Contemporary solutions
A challenge in persistent databases is to provide access to the data to many concurrent users while keeping that data consistent and provide a means to recover from application errors or system failures. An important abstraction used is the notion of a transaction which groups simple operations together so this group can succeed or fail as a whole. All changes to the database should be made as a series of transactions. This means that concurrent transactions should somehow be serialized. Serialization in contemporary database systems is achieved through various techniques. Some techniques rely on locking protocols, others on ordering transactions based on their associated timestamps.
Traditionally, locking protocols where commonplace. Transactions would lock the resources they needed to read or update so other transactions would have to wait for those resources to be available again. In case a deadlock occurs, one of the transactions would be aborted and rolled back. The obvious disadvantage of these techniques is that concurrent transactions are often waiting for each other. Especially with long transactions this could be a really big problem.
Part of the problems with the locking protocols is solved in a technique that is widely used now. The technique called Multiversion concurrency control does not lock all data, instead, whenever a reader needs access to data that is currently being updated by a writer the database returns the data as it was when the reader transaction started. So, updating data results in creating a copy of the original data and performing the update on the copy. This technique has the advantage that readers will never block writers and reversely, writers will never block readers. However, when multiple writers need to update the same data, still some coordination needs to be performed. This can be achieved by traditional locking or by a method based on timestamp ordering. With timestamp ordering every record of data is being associated with the timestamp of the transaction that last read or wrote the record. By inspecting these timestamps the database can determine which transactions conflict and abort the appropriate transaction.
Considerations for Charta
Before trying to choose an appropriate method for Charta, it is important to first determine what would be important or desirable for the final system. In the following some considerations are laid out:
High concurrencyThe possibility of high concurrency would be very important. Most applications do a lot of reading while one or more threads perform writing. It is important that the readers and writers do not get blocked by each other more than necessary.Long and interactive transaction supportA common rule of thumb in todays databases is to keep transactions short lived in order to allow other transactions access to the same resources. However, in real life transactions can easily grow large. For instance, an import script which bulk imports data into the database can take very long and ideally all its changes are committed as whole. Chunking such a transaction into little pieces would be unnatural and undesirable. Besides in import scripts the same situation can easily arise when a user starts a database transaction through a user interface. When the user wants to group his actions into a transaction, this transaction can easily take very long, or may never end. Here it would also be unnatural and undesirable to disallow the user to group his actions into a transaction.Temporal databaseContemporary database systems often lack the possibility to provide a version history of its records.
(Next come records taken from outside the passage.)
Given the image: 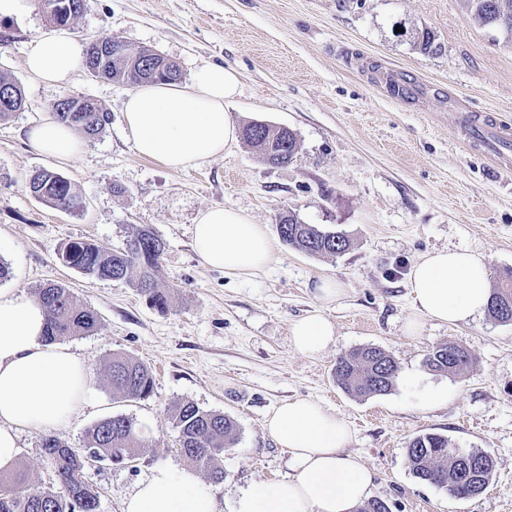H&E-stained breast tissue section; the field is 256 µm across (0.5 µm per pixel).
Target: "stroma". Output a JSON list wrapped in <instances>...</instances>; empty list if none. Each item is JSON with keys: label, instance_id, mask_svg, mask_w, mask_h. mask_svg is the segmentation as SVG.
<instances>
[{"label": "stroma", "instance_id": "obj_1", "mask_svg": "<svg viewBox=\"0 0 512 512\" xmlns=\"http://www.w3.org/2000/svg\"><path fill=\"white\" fill-rule=\"evenodd\" d=\"M425 29L435 35L436 53L416 45ZM59 33L84 46L110 35L133 50L153 49L178 63L185 82L205 62L235 68L240 93L226 112L240 127L263 121L292 130L295 158L271 167L241 140L183 171L139 157L122 117L129 85L84 69L48 84L26 71L35 43ZM0 74L24 96L23 108L0 120V262L10 269L0 289L31 295L60 283L102 321L92 335L65 340L89 362L93 379L73 421L54 435L79 448L96 422L125 414L145 442L135 462L87 471L100 512H122L153 466L185 467L169 411L178 400L236 424L224 480L209 486L228 512L239 491L288 476V452L263 424L274 407L296 398L345 418L347 449L373 469L371 496L391 512H512V323L484 313L457 325L428 320L414 336L405 331L415 314L409 272L423 255L480 254L494 286L512 270V167L468 147L458 123L466 109L512 125L511 37L483 26L465 0H88L65 28L35 0L24 18L0 20ZM392 74L424 85L425 94L395 99L385 82ZM68 95L92 99L112 120L84 138L76 158L59 163L39 154L26 131ZM42 168L67 178L84 208L65 213L36 200L28 181ZM216 205L271 231L289 210L304 223L345 231L351 246L320 257L281 243L264 272L231 277L206 267L191 246L199 212ZM143 227L165 245L159 283L171 296L166 310L152 307L133 283L88 278L59 256L73 241L123 247ZM321 276L345 290L323 309L314 298ZM317 309L335 325L336 341L310 357L292 347L289 328ZM448 341L471 353L465 373L425 366L427 354ZM363 346L394 356L398 374L387 394L355 398L337 384V358ZM115 352L152 369L150 397L113 396L103 368ZM437 389L447 390V401L427 407ZM428 432L492 459L481 494L458 499L413 476L408 442ZM40 441L20 432L18 465L52 486Z\"/></svg>", "mask_w": 512, "mask_h": 512}]
</instances>
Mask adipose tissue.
Listing matches in <instances>:
<instances>
[{
    "label": "adipose tissue",
    "mask_w": 512,
    "mask_h": 512,
    "mask_svg": "<svg viewBox=\"0 0 512 512\" xmlns=\"http://www.w3.org/2000/svg\"><path fill=\"white\" fill-rule=\"evenodd\" d=\"M84 64L82 47L65 36L36 42L25 58L35 78L64 81ZM235 69L205 63L188 83H149L129 94L123 121L137 154L171 170L196 167L236 142L238 128L224 105L239 92ZM27 136L39 153L59 161L74 157L82 141L74 128L54 117L30 126ZM201 261L235 277L252 276L270 264L276 245L264 225L235 209L209 207L192 229ZM419 317L464 323L482 314L490 299V273L483 257L466 250H439L417 261L409 275ZM336 280L320 278V310L292 323L293 348L322 354L336 340L321 309L338 301ZM46 312L36 297L0 292V473L16 469L18 433H41L68 425L91 384L86 359L70 347L46 340ZM266 433L288 452L290 475L240 491L230 512H356L371 493L369 467L347 445V423L322 403L297 398L279 404L266 418ZM123 512H219L215 497L187 468L158 466L126 499Z\"/></svg>",
    "instance_id": "1"
}]
</instances>
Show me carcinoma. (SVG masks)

If possible, it would be very desirable to be able to provide this feature. As current systems already use Multiversion concurrency control it seems like a small step to be able to keep historic data as long one desires instead of just allowing readers to not be blocked by writers.
Proposal for Charta
Given the considerations it seems like the obvious approach would be to provide a true temporal database solution. This approach would allow a version history, high performing concurrent access to actual data and the possibility to roll back transactions and recover from failures. It might even be possible to selectively roll back (parts of) transactions, even if other unrelated or non conflicting transactions have been executed afterwards. This implementation would in fact resemble the functionality of a version control system as they are used to maintain the repository of a code base.
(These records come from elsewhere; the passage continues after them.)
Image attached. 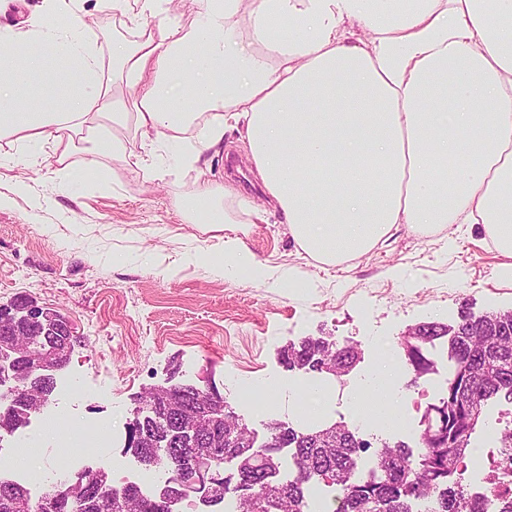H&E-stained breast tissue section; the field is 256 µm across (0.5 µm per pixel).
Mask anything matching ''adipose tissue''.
I'll use <instances>...</instances> for the list:
<instances>
[{
  "label": "adipose tissue",
  "instance_id": "1",
  "mask_svg": "<svg viewBox=\"0 0 512 512\" xmlns=\"http://www.w3.org/2000/svg\"><path fill=\"white\" fill-rule=\"evenodd\" d=\"M131 1L163 21L113 40L107 62L74 0H48L45 37L70 66L0 50V104L45 89L30 111H0V131L54 147L78 135L89 181L98 157L125 156L118 129L149 148L190 132L202 151L241 122L310 257L343 263L399 224L424 236L476 224L512 259V0H198L190 29L171 0H97ZM350 21L364 33L354 43ZM377 375L354 414L396 421V371Z\"/></svg>",
  "mask_w": 512,
  "mask_h": 512
}]
</instances>
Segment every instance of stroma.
<instances>
[{
  "mask_svg": "<svg viewBox=\"0 0 512 512\" xmlns=\"http://www.w3.org/2000/svg\"><path fill=\"white\" fill-rule=\"evenodd\" d=\"M45 9L44 0H0V33L12 32V45L37 54L44 46L39 32ZM74 11L104 52L113 38L160 23L137 16L132 7L122 15L100 10L96 0H75ZM125 136L129 155L100 158L103 176L87 184L60 173L65 165L80 169L86 155L47 147L39 165L29 167L23 161L29 145L0 134V306L28 297L78 337L54 374L56 388L44 415L31 416L24 428L40 443L28 468L42 485L67 466L46 436L52 425L112 423L114 445L86 449L88 464L108 466L120 456L128 471L140 470L127 448V424L150 388L215 387L262 440L272 421L296 420L290 385L306 373L288 369L283 349L322 337L359 349L355 366L332 384L323 406L326 421L347 423L354 384L378 357L372 337L397 342L424 322L452 325L464 312L477 317L512 311V269L480 229L453 227L423 237L401 224L365 254L323 264L297 246L281 213L260 218L236 200H224L235 221L228 232L181 208V200L194 195L203 166L214 185L233 186L263 202L240 129H226L222 142L196 160L159 151L164 176L155 181L142 176L147 158L139 140L130 130ZM229 233L259 266L288 271V284L272 288L258 276L219 268ZM429 357L433 371L402 391L409 406L402 429L371 437L372 448L400 441L417 447L425 409L445 396L454 365L440 340ZM73 378L88 387L87 396L64 392V382ZM269 379L280 382L279 393L266 395L263 411L250 410L243 384ZM102 388L111 398L98 397Z\"/></svg>",
  "mask_w": 512,
  "mask_h": 512,
  "instance_id": "35a3bbf8",
  "label": "stroma"
}]
</instances>
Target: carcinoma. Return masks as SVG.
<instances>
[{"label":"carcinoma","mask_w":512,"mask_h":512,"mask_svg":"<svg viewBox=\"0 0 512 512\" xmlns=\"http://www.w3.org/2000/svg\"><path fill=\"white\" fill-rule=\"evenodd\" d=\"M27 307L24 296L17 297L11 308L0 307V337L9 336L24 348L18 354L22 379L27 377L33 356L45 354L64 364L77 340L71 333L29 335V326L17 316ZM442 338L447 339L454 369L448 375L447 395L425 411L434 418V426L441 427L440 436L426 438L416 451L403 444L382 446L375 452V467L366 480L358 479L356 472L369 444L357 442L355 432L345 424L321 426L314 436L305 425L294 428L273 423L271 435L294 449L299 469L296 479L282 481L276 451L258 454L247 447L249 435L244 431L235 442L228 441L227 432L236 425L234 412L214 399L210 389L193 385L152 388L146 398L154 403L153 414L133 419V452L144 465L168 471L164 488L151 497L133 485L116 493L109 473L99 467L81 478L87 495L84 512H153L154 504L181 500L192 489L214 503L232 496L240 512H268L270 506L278 512H307L305 484L314 477L347 488L336 512H411L412 501L420 499L433 500V512H464L462 471L472 452L471 438L481 421L482 406L499 393L512 400V311L479 318L465 315L455 326L438 324L433 336L403 337L402 349L416 377L433 371L427 345ZM357 357L354 345L337 348L307 338L288 348L286 361L290 368L337 374L347 372ZM34 386L38 393L28 412L0 411V432L18 429L31 414L41 411L37 400L50 401L51 373H45ZM208 452L236 461V472L205 490L187 487L185 481ZM67 497L64 487L51 486L38 502L25 485L0 481V512H70Z\"/></svg>","instance_id":"cac0c4a2"}]
</instances>
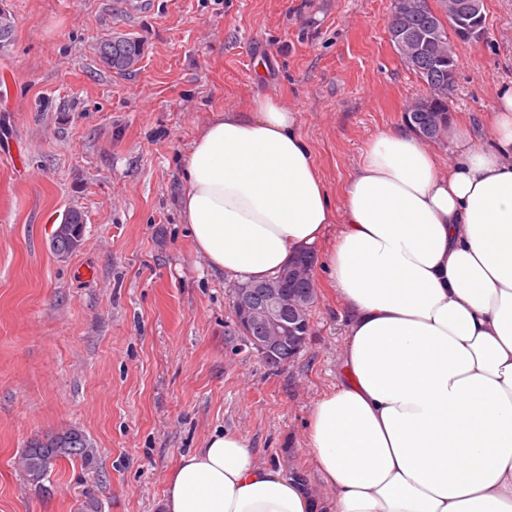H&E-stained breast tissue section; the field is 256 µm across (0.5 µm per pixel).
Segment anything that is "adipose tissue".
I'll list each match as a JSON object with an SVG mask.
<instances>
[{
    "instance_id": "obj_1",
    "label": "adipose tissue",
    "mask_w": 512,
    "mask_h": 512,
    "mask_svg": "<svg viewBox=\"0 0 512 512\" xmlns=\"http://www.w3.org/2000/svg\"><path fill=\"white\" fill-rule=\"evenodd\" d=\"M490 142L455 159L404 124L370 141L334 208L295 112L274 97L208 121L180 210L196 254L241 283L341 230L325 268L345 302L335 391L307 446L336 512H512V87ZM307 486L212 435L180 457L164 512H311Z\"/></svg>"
}]
</instances>
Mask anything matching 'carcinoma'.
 Returning a JSON list of instances; mask_svg holds the SVG:
<instances>
[{
    "instance_id": "obj_1",
    "label": "carcinoma",
    "mask_w": 512,
    "mask_h": 512,
    "mask_svg": "<svg viewBox=\"0 0 512 512\" xmlns=\"http://www.w3.org/2000/svg\"><path fill=\"white\" fill-rule=\"evenodd\" d=\"M99 55L102 63L118 72L129 71L128 65L138 63L141 49L139 43L130 37H113L101 41ZM413 71L438 92V101L447 104L448 92L453 83L448 81V65H441L433 58L420 63ZM66 229L52 239L54 251L68 253L79 245L84 233L82 214L72 211L65 219ZM80 457L90 464L94 459L92 448L83 433L77 429L48 437L42 441L30 443L19 457V466L27 481L35 486L49 478L52 468L62 459Z\"/></svg>"
}]
</instances>
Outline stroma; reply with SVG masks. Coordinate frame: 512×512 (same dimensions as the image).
<instances>
[{
    "label": "stroma",
    "mask_w": 512,
    "mask_h": 512,
    "mask_svg": "<svg viewBox=\"0 0 512 512\" xmlns=\"http://www.w3.org/2000/svg\"><path fill=\"white\" fill-rule=\"evenodd\" d=\"M140 2L0 0V512H161L180 457L223 430L330 505L306 434L338 384L344 303L316 267L309 342L270 370L233 334L234 281L193 250L182 168L207 121L275 95L338 209L371 137L428 88L389 41L392 0ZM484 14L486 41L455 44L447 100L481 139L512 86V0ZM120 34L142 47L126 75L97 52ZM73 210L83 240L61 255L52 235ZM70 428L93 465L64 460L31 485L23 449Z\"/></svg>",
    "instance_id": "35a3bbf8"
}]
</instances>
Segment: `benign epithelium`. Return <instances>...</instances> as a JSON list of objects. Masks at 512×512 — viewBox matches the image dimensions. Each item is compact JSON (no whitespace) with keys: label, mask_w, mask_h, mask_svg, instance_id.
Segmentation results:
<instances>
[{"label":"benign epithelium","mask_w":512,"mask_h":512,"mask_svg":"<svg viewBox=\"0 0 512 512\" xmlns=\"http://www.w3.org/2000/svg\"><path fill=\"white\" fill-rule=\"evenodd\" d=\"M484 0H443L441 7L431 0H393L392 22L388 26L389 40L408 66H413L421 53L431 45H444L448 62L454 60L457 41L475 46L487 39ZM413 11H429L446 29L433 25L421 32L408 29L406 18ZM431 97L421 100L411 112L410 120L416 131L428 142L441 135L439 121L432 115ZM316 262L305 253L288 262L287 269L274 280L249 288L234 289V318L240 335L264 363L279 362L282 348H288V360H293L308 343L310 326L308 313L314 305L317 290L303 283L313 282Z\"/></svg>","instance_id":"obj_1"}]
</instances>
Looking at contemporary version control systems in more detail one could be inspired to provide a database solution for the long or interactive transaction problem. In fact, every user that works with the version control system obtains his own working copy and starts working on that. When the user has finished he commits his work to the repository as an atomic operation or transaction. These transactions typically take a long time to complete, especially when compared to current database transactions. As these transactions take a long time a version control system needs to provide a system to provide concurrent modifications to the repository. Traditionally these systems provided a locking protocol so users would have to lock every file before they could start editing on it. However, this method has the obvious problems associated with locking. The current solution is to allow every user to modify whatever they want and at commit time it is checked whether these changes can be applied to the repository without a conflict. If another user has committed changes in the meanwhile the user would first have to update his working copy with those intermediate changes and possibly merge those changes with his own to resolve conflicts.
The above update-merge-commit method seems like a great way to serialize database transactions if the update-merge actions are feasible in a database context. What makes it great is that short transactions automatically take precedence over longer transactions and the possible conflicts that arise are the responsibility of the longer transaction to solve. This seems only fair. Please note that this way of transaction ordering is different from traditional systems in which often the transaction that first started takes precedence (in a locking scheme) or the transaction that first read or writes a record takes precedence (in a timestamp ordering scheme). Both traditional transaction ordering methods allow a long transaction to disrupt the flow of the more important and short lived transactions.